I watched her work, aware of a strange feeling fizzing inside my chest. It wasn’t one of those feelings we easily find names for; none seems quite right. An emotion which, paradoxically, has a physical representation: pins and needles of pride. When I first met Calamity she was an amusement-arcade hustler, with the bad complexion and glassy look that come from a troglodytic life spent in dimly lit caverns staring all day at fruit machines. She would have regarded a trip to the town library with about the same relish as dogs view their monthly bath. She was the sort of kid who was going nowhere and had it all mapped out. The sort you tend to look warily at when they congregate in groups, the sort you damn at first sight and regard as evidence that the world is going to pot. And yet.

‘You don’t believe in it, do you?’

‘I didn’t say that. If it helps you work, that’s fine. I keep my incident board in my head.’

‘It’s supposed to help you see the links and interconnections between the pieces of the puzzle. Things which aren’t obvious.’

‘I’ve got a guy in my head who does the links for me – he works the night shift.’

She pinned up another card.

And yet. And yet here she was: focused and determined. And with less cynicism than a newborn puppy. After removal from the amusement arcade her eyes had acquired a natural brightness; it would dim with the coming years, I knew, but it was still good to behold. Having her around was a tonic and I didn’t want to do anything to curb that bright heart. But sometimes I had to.

‘You do understand about what I said? Faxing the Pinkertons and that?’

‘Sure.’

‘I know you’re pretty excited about it, but really you can’t just dance off with a fresh piece of evidence and spill the beans – even to the Pinkertons.’

‘It’s all right. I understand.’

‘I mean, it’s not like they’re going to be interested or anything.’

‘It’s all right, Louie.’

‘I don’t like to stop you, but . . .’

‘Can we drop it?’

‘As long as you’re OK about it.’

‘You’re the boss, right or wrong.’

‘Honestly, Calamity, this time I’m not wrong. Who’s Emily, anyway?’

‘She rang earlier when you were visiting Myfanwy. She’s a student at the theology college in Lampeter. Apparently, everyone out there is pretty excited about the Kierkegaard books. She says she’s got information on the Father Christmas case.’

‘Really?’

‘He went to see her last week.’

‘Did you tell her the last student we had from Lampeter ended up with a “Come to Sunny Aberystwyth” knife between the ribs?’

‘I thought it better to gloss over that bit. Anyway, she’s not from the Faculty of Undertaking. She’s from Jezebel College.’

‘I don’t know that one.’

She consulted her notebook and said without understanding, ‘Comparative ethnography of the icon of the fallen woman in Cardiganshire.’

‘They study that?’

‘Seems so.’

‘Kids of today, eh? We never had the opportunities when I was young. What’s that roll of celluloid in the corner?’

‘Acetate film.
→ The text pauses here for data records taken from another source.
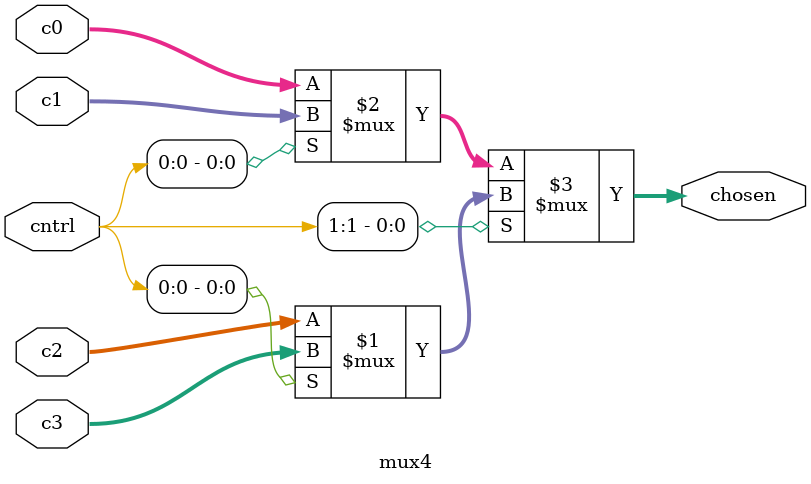
<source format=sv>
module mux4(
	input logic [31:0] c0, c1, c2, c3,
	input logic [1:0] cntrl,
	output logic [31:0] chosen
);		
assign chosen = cntrl[1] ? (cntrl[0] ? c3 : c2) : (cntrl[0] ? c1 : c0);		
endmodule

</source>
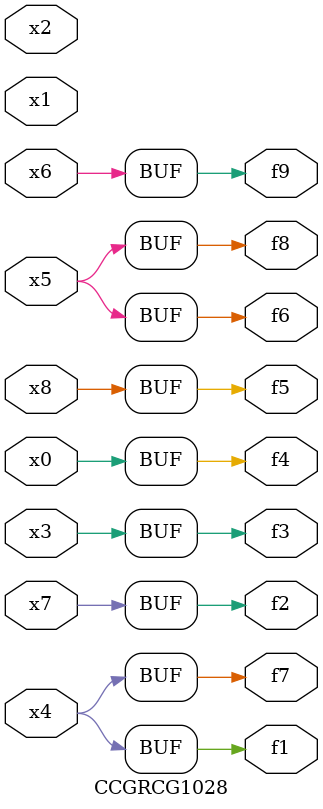
<source format=v>
module CCGRCG1028(
	input x0, x1, x2, x3, x4, x5, x6, x7, x8,
	output f1, f2, f3, f4, f5, f6, f7, f8, f9
);
	assign f1 = x4;
	assign f2 = x7;
	assign f3 = x3;
	assign f4 = x0;
	assign f5 = x8;
	assign f6 = x5;
	assign f7 = x4;
	assign f8 = x5;
	assign f9 = x6;
endmodule

</source>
Anti-glare coating for the incident board. A guy dropped it off here earlier.’

‘What sort of guy?’

‘Just a guy. He was a salesman. Left it as a free sample. He said it would work well on our incident board.’

‘In case you get snow blindness from staring at it.’

‘It was free, what are you worried about?’

I called Meirion at the Cambrian News and we arranged to meet at the museum in half an hour. I arrived early and stood for a while pondering in the gloom and enjoying the calm that fills the soul in a world of musty linen, penny-farthings, and whalebone corsetry. Clip the Sheepdog stood mutely in his glass tomb, ear permanently cocked for the Great Farmer’s whistle. The dead Santa had been to see him and afterwards said his life was fulfilled. That had to mean something. Was it something about the dog or the war? The casual visitor could visit the town and leave without ever knowing about the war that had been fought in 1961 for the colony of Patagonia. It was one of those things kept hidden from view, a war no one wanted to talk about – the Welsh Vietnam.